▶ [Données]:
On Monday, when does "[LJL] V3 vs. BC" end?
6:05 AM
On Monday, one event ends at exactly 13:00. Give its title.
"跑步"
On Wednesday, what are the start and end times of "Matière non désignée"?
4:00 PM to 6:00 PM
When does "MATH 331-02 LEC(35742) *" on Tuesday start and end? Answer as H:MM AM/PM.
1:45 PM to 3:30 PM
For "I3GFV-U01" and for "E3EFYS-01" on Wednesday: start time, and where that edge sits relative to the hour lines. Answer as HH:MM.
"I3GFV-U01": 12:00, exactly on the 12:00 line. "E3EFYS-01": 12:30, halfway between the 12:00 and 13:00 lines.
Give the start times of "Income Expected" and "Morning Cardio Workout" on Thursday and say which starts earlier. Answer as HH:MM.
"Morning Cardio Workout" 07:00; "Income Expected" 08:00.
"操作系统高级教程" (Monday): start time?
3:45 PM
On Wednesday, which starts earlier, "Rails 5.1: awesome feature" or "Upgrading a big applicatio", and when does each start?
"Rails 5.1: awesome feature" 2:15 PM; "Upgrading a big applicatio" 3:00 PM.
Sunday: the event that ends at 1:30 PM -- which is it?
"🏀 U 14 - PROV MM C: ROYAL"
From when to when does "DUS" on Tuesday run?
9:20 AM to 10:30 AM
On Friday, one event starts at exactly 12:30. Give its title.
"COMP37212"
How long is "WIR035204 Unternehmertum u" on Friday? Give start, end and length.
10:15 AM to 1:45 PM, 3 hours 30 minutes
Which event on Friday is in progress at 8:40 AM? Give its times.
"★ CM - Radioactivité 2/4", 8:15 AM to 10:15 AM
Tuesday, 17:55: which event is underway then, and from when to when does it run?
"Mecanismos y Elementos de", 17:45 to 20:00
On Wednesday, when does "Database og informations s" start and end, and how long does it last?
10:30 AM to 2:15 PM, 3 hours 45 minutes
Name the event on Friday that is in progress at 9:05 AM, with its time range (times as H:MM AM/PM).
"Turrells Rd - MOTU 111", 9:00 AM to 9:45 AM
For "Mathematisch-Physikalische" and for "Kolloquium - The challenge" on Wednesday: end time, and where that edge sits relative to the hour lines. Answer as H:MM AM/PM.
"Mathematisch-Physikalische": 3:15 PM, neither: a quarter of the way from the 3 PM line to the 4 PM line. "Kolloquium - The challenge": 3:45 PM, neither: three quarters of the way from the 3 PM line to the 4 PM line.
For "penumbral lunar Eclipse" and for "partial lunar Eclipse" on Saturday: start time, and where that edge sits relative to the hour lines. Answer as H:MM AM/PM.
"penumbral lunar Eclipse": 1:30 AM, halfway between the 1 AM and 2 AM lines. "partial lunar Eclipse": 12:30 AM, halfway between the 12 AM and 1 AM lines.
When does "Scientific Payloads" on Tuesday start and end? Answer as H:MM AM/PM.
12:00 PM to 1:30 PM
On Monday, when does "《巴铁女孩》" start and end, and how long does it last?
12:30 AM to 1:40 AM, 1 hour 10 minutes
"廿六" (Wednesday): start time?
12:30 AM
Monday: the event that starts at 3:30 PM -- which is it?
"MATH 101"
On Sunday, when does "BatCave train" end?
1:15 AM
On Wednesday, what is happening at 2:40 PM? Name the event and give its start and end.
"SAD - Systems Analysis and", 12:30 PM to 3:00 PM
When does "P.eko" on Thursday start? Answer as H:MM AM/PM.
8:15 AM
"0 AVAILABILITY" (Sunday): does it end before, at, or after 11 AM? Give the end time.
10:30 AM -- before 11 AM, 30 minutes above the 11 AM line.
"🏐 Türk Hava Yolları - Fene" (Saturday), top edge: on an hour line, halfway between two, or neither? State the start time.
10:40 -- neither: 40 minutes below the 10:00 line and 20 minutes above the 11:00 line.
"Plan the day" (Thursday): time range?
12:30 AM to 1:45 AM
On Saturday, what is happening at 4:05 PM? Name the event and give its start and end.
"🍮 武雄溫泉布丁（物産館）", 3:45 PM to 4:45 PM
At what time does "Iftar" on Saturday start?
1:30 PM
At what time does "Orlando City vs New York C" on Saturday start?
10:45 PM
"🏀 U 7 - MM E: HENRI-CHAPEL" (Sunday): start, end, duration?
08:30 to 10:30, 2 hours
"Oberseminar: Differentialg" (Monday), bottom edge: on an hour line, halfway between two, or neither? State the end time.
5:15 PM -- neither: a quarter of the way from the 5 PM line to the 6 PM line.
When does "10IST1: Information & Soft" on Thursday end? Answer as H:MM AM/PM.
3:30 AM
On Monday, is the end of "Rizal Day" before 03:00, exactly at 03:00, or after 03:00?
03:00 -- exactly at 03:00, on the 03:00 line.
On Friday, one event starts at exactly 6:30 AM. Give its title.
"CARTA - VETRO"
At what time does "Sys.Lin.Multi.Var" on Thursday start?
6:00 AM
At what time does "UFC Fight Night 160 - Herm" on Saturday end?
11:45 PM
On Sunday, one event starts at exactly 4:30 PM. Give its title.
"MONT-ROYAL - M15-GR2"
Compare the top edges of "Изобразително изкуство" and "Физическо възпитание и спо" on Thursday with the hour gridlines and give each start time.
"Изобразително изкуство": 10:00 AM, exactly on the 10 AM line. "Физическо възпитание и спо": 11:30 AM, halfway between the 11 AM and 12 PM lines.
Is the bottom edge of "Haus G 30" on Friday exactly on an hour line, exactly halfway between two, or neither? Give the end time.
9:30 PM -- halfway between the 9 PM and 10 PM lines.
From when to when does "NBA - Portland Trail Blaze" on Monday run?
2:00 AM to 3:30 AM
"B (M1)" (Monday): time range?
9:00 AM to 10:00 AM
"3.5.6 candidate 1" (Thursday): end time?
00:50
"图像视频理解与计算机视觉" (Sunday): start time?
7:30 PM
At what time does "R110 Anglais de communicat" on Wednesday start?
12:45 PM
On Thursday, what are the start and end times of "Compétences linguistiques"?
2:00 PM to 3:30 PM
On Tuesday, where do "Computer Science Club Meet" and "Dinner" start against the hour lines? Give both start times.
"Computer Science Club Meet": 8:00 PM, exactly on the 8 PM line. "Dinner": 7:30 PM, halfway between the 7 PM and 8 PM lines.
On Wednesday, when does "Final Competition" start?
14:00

▶ [Consigne]:
Convertissez l'ensemble des enregistrements ci-dessus en une liste JSON de chaînes de caractères, à raison d'une chaîne par ligne, en omettant les lignes vides.

▶ [Corrigé]:
[
  "On Monday, when does \"[LJL] V3 vs. BC\" end?",
  "6:05 AM",
  "On Monday, one event ends at exactly 13:00. Give its title.",
  "\"跑步\"",
  "On Wednesday, what are the start and end times of \"Matière non désignée\"?",
  "4:00 PM to 6:00 PM",
  "When does \"MATH 331-02 LEC(35742) *\" on Tuesday start and end? Answer as H:MM AM/PM.",
  "1:45 PM to 3:30 PM",
  "For \"I3GFV-U01\" and for \"E3EFYS-01\" on Wednesday: start time, and where that edge sits relative to the hour lines. Answer as HH:MM.",
  "\"I3GFV-U01\": 12:00, exactly on the 12:00 line. \"E3EFYS-01\": 12:30, halfway between the 12:00 and 13:00 lines.",
  "Give the start times of \"Income Expected\" and \"Morning Cardio Workout\" on Thursday and say which starts earlier. Answer as HH:MM.",
  "\"Morning Cardio Workout\" 07:00; \"Income Expected\" 08:00.",
  "\"操作系统高级教程\" (Monday): start time?",
  "3:45 PM",
  "On Wednesday, which starts earlier, \"Rails 5.1: awesome feature\" or \"Upgrading a big applicatio\", and when does each start?",
  "\"Rails 5.1: awesome feature\" 2:15 PM; \"Upgrading a big applicatio\" 3:00 PM.",
  "Sunday: the event that ends at 1:30 PM -- which is it?",
  "\"🏀 U 14 - PROV MM C: ROYAL\"",
  "From when to when does \"DUS\" on Tuesday run?",
  "9:20 AM to 10:30 AM",
  "On Friday, one event starts at exactly 12:30. Give its title.",
  "\"COMP37212\"",
  "How long is \"WIR035204 Unternehmertum u\" on Friday? Give start, end and length.",
  "10:15 AM to 1:45 PM, 3 hours 30 minutes",
  "Which event on Friday is in progress at 8:40 AM? Give its times.",
  "\"★ CM - Radioactivité 2/4\", 8:15 AM to 10:15 AM",
  "Tuesday, 17:55: which event is underway then, and from when to when does it run?",
  "\"Mecanismos y Elementos de\", 17:45 to 20:00",
  "On Wednesday, when does \"Database og informations s\" start and end, and how long does it last?",
  "10:30 AM to 2:15 PM, 3 hours 45 minutes",
  "Name the event on Friday that is in progress at 9:05 AM, with its time range (times as H:MM AM/PM).",
  "\"Turrells Rd - MOTU 111\", 9:00 AM to 9:45 AM",
  "For \"Mathematisch-Physikalische\" and for \"Kolloquium - The challenge\" on Wednesday: end time, and where that edge sits relative to the hour lines. Answer as H:MM AM/PM.",
  "\"Mathematisch-Physikalische\": 3:15 PM, neither: a quarter of the way from the 3 PM line to the 4 PM line. \"Kolloquium - The challenge\": 3:45 PM, neither: three quarters of the way from the 3 PM line to the 4 PM line.",
  "For \"penumbral lunar Eclipse\" and for \"partial lunar Eclipse\" on Saturday: start time, and where that edge sits relative to the hour lines. Answer as H:MM AM/PM.",
  "\"penumbral lunar Eclipse\": 1:30 AM, halfway between the 1 AM and 2 AM lines. \"partial lunar Eclipse\": 12:30 AM, halfway between the 12 AM and 1 AM lines.",
  "When does \"Scientific Payloads\" on Tuesday start and end? Answer as H:MM AM/PM.",
  "12:00 PM to 1:30 PM",
  "On Monday, when does \"《巴铁女孩》\" start and end, and how long does it last?",
  "12:30 AM to 1:40 AM, 1 hour 10 minutes",
  "\"廿六\" (Wednesday): start time?",
  "12:30 AM",
  "Monday: the event that starts at 3:30 PM -- which is it?",
  "\"MATH 101\"",
  "On Sunday, when does \"BatCave train\" end?",
  "1:15 AM",
  "On Wednesday, what is happening at 2:40 PM? Name the event and give its start and end.",
  "\"SAD - Systems Analysis and\", 12:30 PM to 3:00 PM",
  "When does \"P.eko\" on Thursday start? Answer as H:MM AM/PM.",
  "8:15 AM",
  "\"0 AVAILABILITY\" (Sunday): does it end before, at, or after 11 AM? Give the end time.",
  "10:30 AM -- before 11 AM, 30 minutes above the 11 AM line.",
  "\"🏐 Türk Hava Yolları - Fene\" (Saturday), top edge: on an hour line, halfway between two, or neither? State the start time.",
  "10:40 -- neither: 40 minutes below the 10:00 line and 20 minutes above the 11:00 line.",
  "\"Plan the day\" (Thursday): time range?",
  "12:30 AM to 1:45 AM",
  "On Saturday, what is happening at 4:05 PM? Name the event and give its start and end.",
  "\"🍮 武雄溫泉布丁（物産館）\", 3:45 PM to 4:45 PM",
  "At what time does \"Iftar\" on Saturday start?",
  "1:30 PM",
  "At what time does \"Orlando City vs New York C\" on Saturday start?",
  "10:45 PM",
  "\"🏀 U 7 - MM E: HENRI-CHAPEL\" (Sunday): start, end, duration?",
  "08:30 to 10:30, 2 hours",
  "\"Oberseminar: Differentialg\" (Monday), bottom edge: on an hour line, halfway between two, or neither? State the end time.",
  "5:15 PM -- neither: a quarter of the way from the 5 PM line to the 6 PM line.",
  "When does \"10IST1: Information & Soft\" on Thursday end? Answer as H:MM AM/PM.",
  "3:30 AM",
  "On Monday, is the end of \"Rizal Day\" before 03:00, exactly at 03:00, or after 03:00?",
  "03:00 -- exactly at 03:00, on the 03:00 line.",
  "On Friday, one event starts at exactly 6:30 AM. Give its title.",
  "\"CARTA - VETRO\"",
  "At what time does \"Sys.Lin.Multi.Var\" on Thursday start?",
  "6:00 AM",
  "At what time does \"UFC Fight Night 160 - Herm\" on Saturday end?",
  "11:45 PM",
  "On Sunday, one event starts at exactly 4:30 PM. Give its title.",
  "\"MONT-ROYAL - M15-GR2\"",
  "Compare the top edges of \"Изобразително изкуство\" and \"Физическо възпитание и спо\" on Thursday with the hour gridlines and give each start time.",
  "\"Изобразително изкуство\": 10:00 AM, exactly on the 10 AM line. \"Физическо възпитание и спо\": 11:30 AM, halfway between the 11 AM and 12 PM lines.",
  "Is the bottom edge of \"Haus G 30\" on Friday exactly on an hour line, exactly halfway between two, or neither? Give the end time.",
  "9:30 PM -- halfway between the 9 PM and 10 PM lines.",
  "From when to when does \"NBA - Portland Trail Blaze\" on Monday run?",
  "2:00 AM to 3:30 AM",
  "\"B (M1)\" (Monday): time range?",
  "9:00 AM to 10:00 AM",
  "\"3.5.6 candidate 1\" (Thursday): end time?",
  "00:50",
  "\"图像视频理解与计算机视觉\" (Sunday): start time?",
  "7:30 PM",
  "At what time does \"R110 Anglais de communicat\" on Wednesday start?",
  "12:45 PM",
  "On Thursday, what are the start and end times of \"Compétences linguistiques\"?",
  "2:00 PM to 3:30 PM",
  "On Tuesday, where do \"Computer Science Club Meet\" and \"Dinner\" start against the hour lines? Give both start times.",
  "\"Computer Science Club Meet\": 8:00 PM, exactly on the 8 PM line. \"Dinner\": 7:30 PM, halfway between the 7 PM and 8 PM lines.",
  "On Wednesday, when does \"Final Competition\" start?",
  "14:00"
]